After seasons of warmth, the growing season, the harvest and the beauty that is autumn (in which I relished for an extended season from Quebec to home feasting on the colors and refreshing cool) we enter winter with its attendant palpable gloomy gray days. It’s a time when we begin to long for the better seasons. But this season offers a needed quiet, a respite from labors. Freed from many daily outdoor chores and activities. It is a time to nourish our interior life, our spiritual life. The sun sets at its earliest right now (4:33 CST here in Franklin in early December). Interestingly, by Christmas we will already be experiencing later sunsets. Being that most of us learn better with visual or practical examples Advent takes advantage of our learning style AND the regularly occurring rhythms of the seasons to instill spiritual truth. So today Sunday (November 30, 2025) is the first Sunday of this Advent season focusing on Hope.


Isaiah prophesied into such a hopeful future:


2 The people who walked in darkness have seen a great light; those who dwelt in a land of deep darkness, on them has light shone. 6 For to us a child is born, to us a son is given; and the government shall be upon his shoulder, and his name shall be called Wonderful Counselor, Mighty God, Everlasting Father, Prince of Peace. 7 Of the increase of his government and of peace there will be no end, on the throne of David and over his kingdom, to establish it and to uphold it with justice and with righteousness from this time forth and forevermore. The zeal of the LORD of hosts will do this. - Isaiah 9:2,6,7

And St. Paul reminds us that the Holy Spirit instills hope from within the heart of the allegiant (one who trusts and follows Jesus as Lord and Master) believer. Be encouraged by the progression in steps of our walk with God culminating (in this earthly life) in Hope:


1 Therefore, since we have been justified by faith, we have peace with God through our Lord Jesus Christ. Through him we have also obtained access by faith into this grace in which we stand, and we rejoice in hope of the glory of God. Not only that, but we rejoice in our sufferings, knowing that suffering produces endurance, and endurance produces character, and character produces hope, and hope does not put us to shame, because God's love has been poured into our hearts through the Holy Spirit who has been given to us. - Romans 5:1-5

Despite the losses we see around us, friends who have departed, the strife of political discord, the physical (and perhaps relational) separation we can feel, Advent calls us to wrestle with these feelings for our spiritual good: that we may appreciate and yearn for Jesus’ second coming as indeed he came once by promise, so we take hope.

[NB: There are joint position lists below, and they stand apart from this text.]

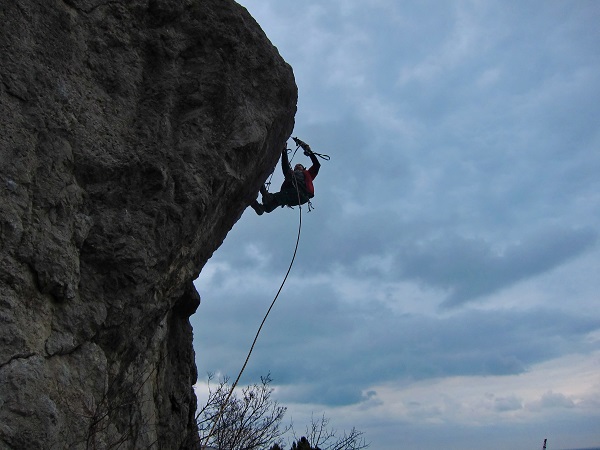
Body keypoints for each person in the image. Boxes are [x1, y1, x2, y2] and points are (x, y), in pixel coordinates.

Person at [251, 138, 321, 215]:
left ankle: (265, 194)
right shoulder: (292, 175)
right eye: (295, 167)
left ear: (304, 168)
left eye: (299, 166)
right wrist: (284, 151)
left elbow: (316, 165)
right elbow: (286, 168)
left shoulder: (308, 174)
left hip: (301, 193)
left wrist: (309, 152)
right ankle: (263, 208)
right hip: (294, 196)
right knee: (277, 201)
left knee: (280, 196)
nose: (296, 167)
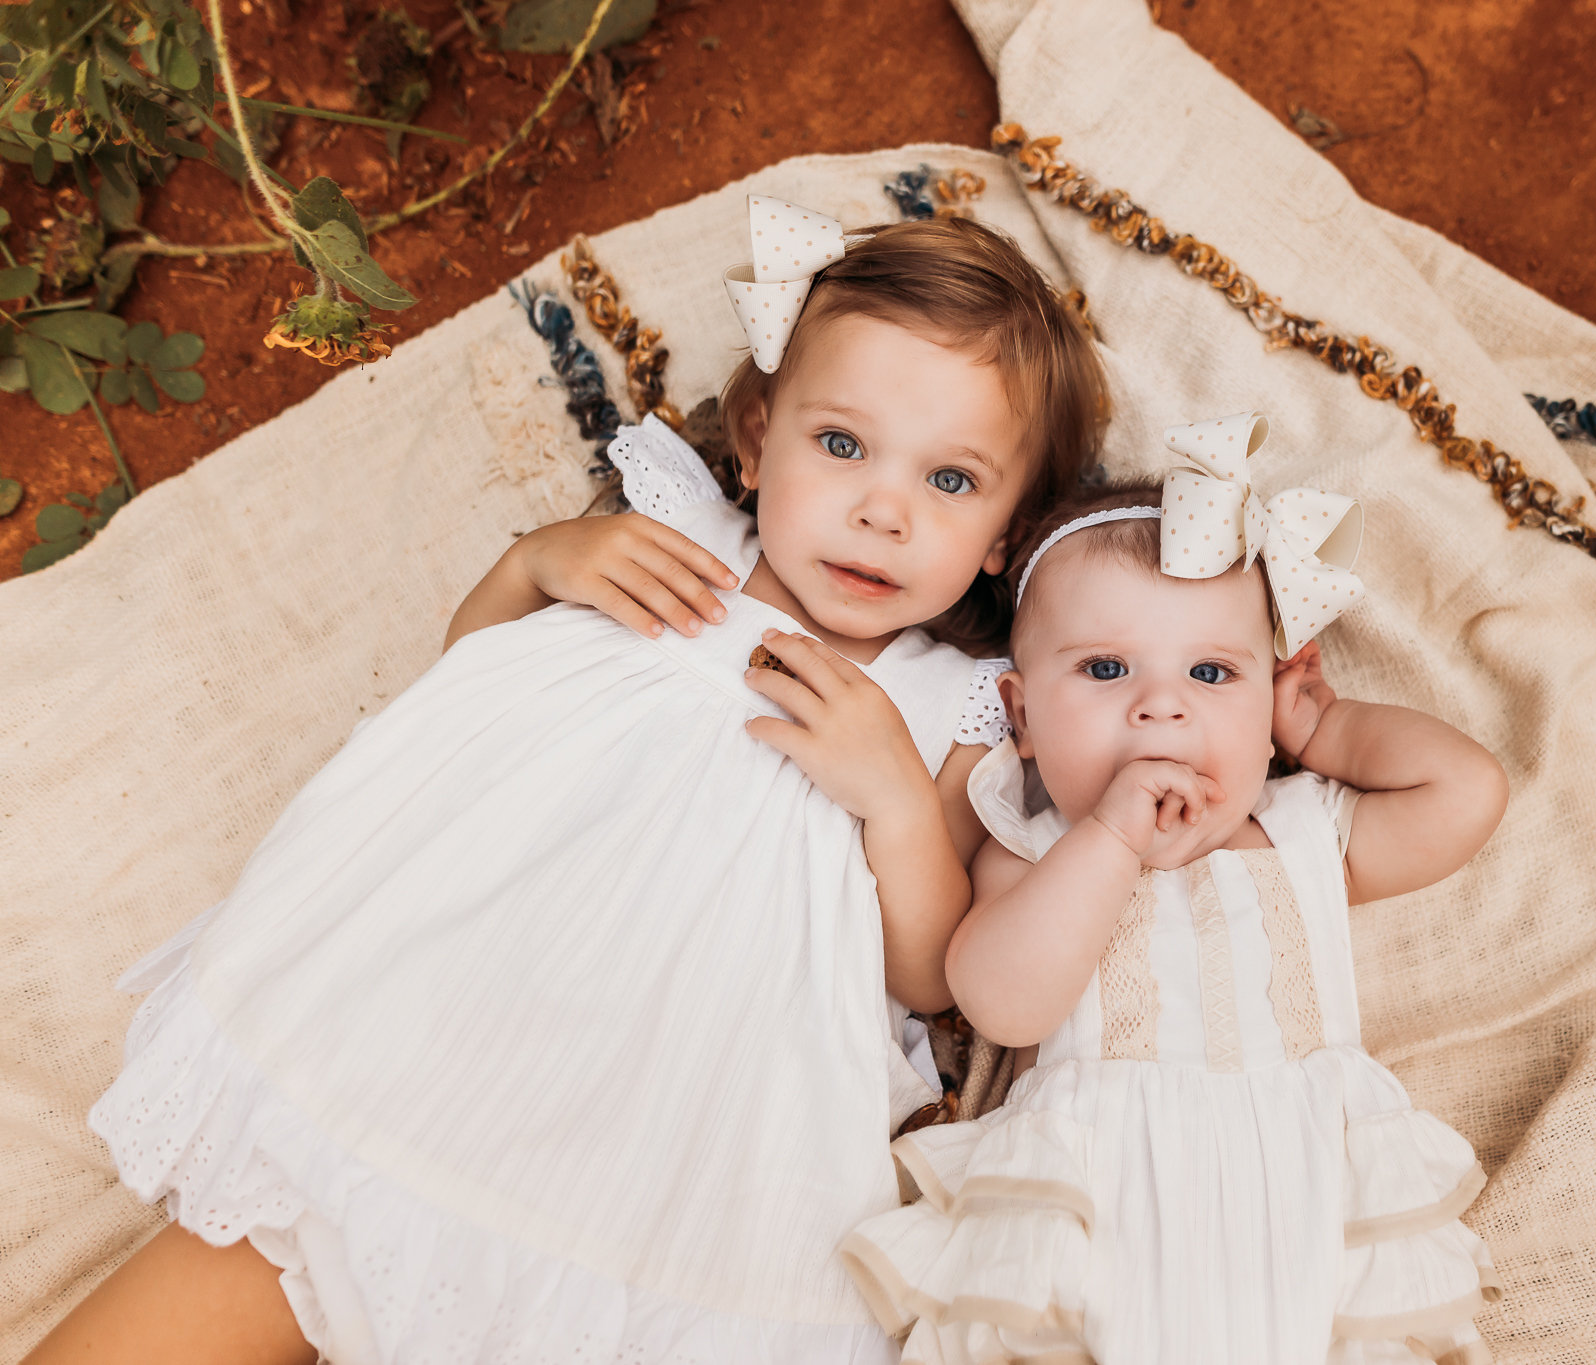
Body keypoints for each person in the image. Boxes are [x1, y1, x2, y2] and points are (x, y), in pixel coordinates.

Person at [32, 198, 1108, 1365]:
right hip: (446, 1024)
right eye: (839, 445)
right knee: (252, 1264)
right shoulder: (672, 551)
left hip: (664, 1134)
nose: (880, 509)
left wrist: (895, 797)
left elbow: (925, 973)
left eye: (951, 483)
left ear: (1005, 535)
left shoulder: (941, 710)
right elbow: (475, 695)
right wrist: (533, 563)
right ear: (755, 438)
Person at [842, 416, 1511, 1365]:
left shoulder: (1305, 829)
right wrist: (1110, 839)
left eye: (1212, 671)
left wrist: (1324, 732)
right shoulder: (1037, 847)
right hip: (1099, 1198)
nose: (1163, 703)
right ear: (1023, 718)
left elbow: (1466, 794)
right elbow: (997, 999)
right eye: (1107, 670)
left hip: (1306, 1197)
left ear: (1268, 698)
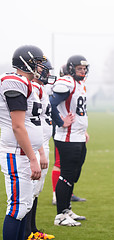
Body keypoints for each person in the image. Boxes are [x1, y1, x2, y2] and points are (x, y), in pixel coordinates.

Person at [0, 45, 44, 240]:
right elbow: (18, 126)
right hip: (17, 153)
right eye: (37, 62)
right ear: (26, 62)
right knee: (17, 207)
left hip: (24, 153)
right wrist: (33, 158)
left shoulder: (27, 84)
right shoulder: (14, 81)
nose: (40, 67)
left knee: (24, 206)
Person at [50, 55, 89, 226]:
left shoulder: (80, 84)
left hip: (78, 136)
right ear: (72, 69)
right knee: (66, 175)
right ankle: (60, 215)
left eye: (85, 68)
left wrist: (84, 129)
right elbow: (50, 104)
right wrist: (60, 121)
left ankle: (67, 209)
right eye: (80, 68)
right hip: (67, 138)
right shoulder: (67, 82)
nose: (83, 71)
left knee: (73, 175)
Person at [25, 59, 56, 240]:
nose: (45, 72)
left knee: (36, 190)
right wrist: (41, 151)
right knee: (30, 190)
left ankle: (33, 229)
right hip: (37, 145)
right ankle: (27, 232)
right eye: (42, 69)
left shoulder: (41, 88)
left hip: (43, 143)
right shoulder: (30, 88)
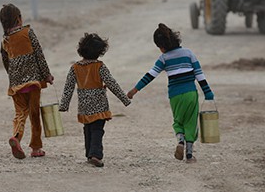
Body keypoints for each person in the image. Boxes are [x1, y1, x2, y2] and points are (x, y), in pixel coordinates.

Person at [127, 23, 214, 163]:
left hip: (174, 95)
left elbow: (150, 75)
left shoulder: (164, 58)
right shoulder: (188, 53)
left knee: (178, 121)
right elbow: (199, 75)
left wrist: (135, 90)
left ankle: (180, 141)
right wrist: (208, 92)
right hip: (190, 93)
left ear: (162, 46)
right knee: (191, 122)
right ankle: (190, 156)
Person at [59, 33, 131, 167]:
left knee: (88, 129)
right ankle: (96, 155)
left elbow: (68, 87)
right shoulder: (100, 66)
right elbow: (111, 83)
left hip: (84, 107)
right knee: (97, 129)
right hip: (99, 106)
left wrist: (64, 104)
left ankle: (89, 154)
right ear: (99, 52)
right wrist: (124, 99)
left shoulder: (75, 67)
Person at [0, 3, 54, 159]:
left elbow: (6, 63)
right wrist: (47, 75)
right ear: (19, 19)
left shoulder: (5, 41)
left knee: (20, 114)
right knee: (34, 115)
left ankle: (16, 137)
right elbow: (39, 55)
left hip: (16, 85)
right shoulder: (28, 33)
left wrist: (14, 77)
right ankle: (36, 148)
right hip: (33, 83)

Jesus came long ago as a little child he will indeed come again as the victorious reigning king he truly is. And that gives us hope.


This year a men’s accountability group of which I am a part spent considerable time examining and hopefully incorporating the “practice of the presence of God”, daily into our lives using the book of that title by Brother Lawrence as a guide. It is not just for this season but is the total essence of life. But this season invites each one to consider anew or reinforce our spiritual life and God’s unfailing promises. We await with anticipation the second Advent, Jesus’s return, Maranatha!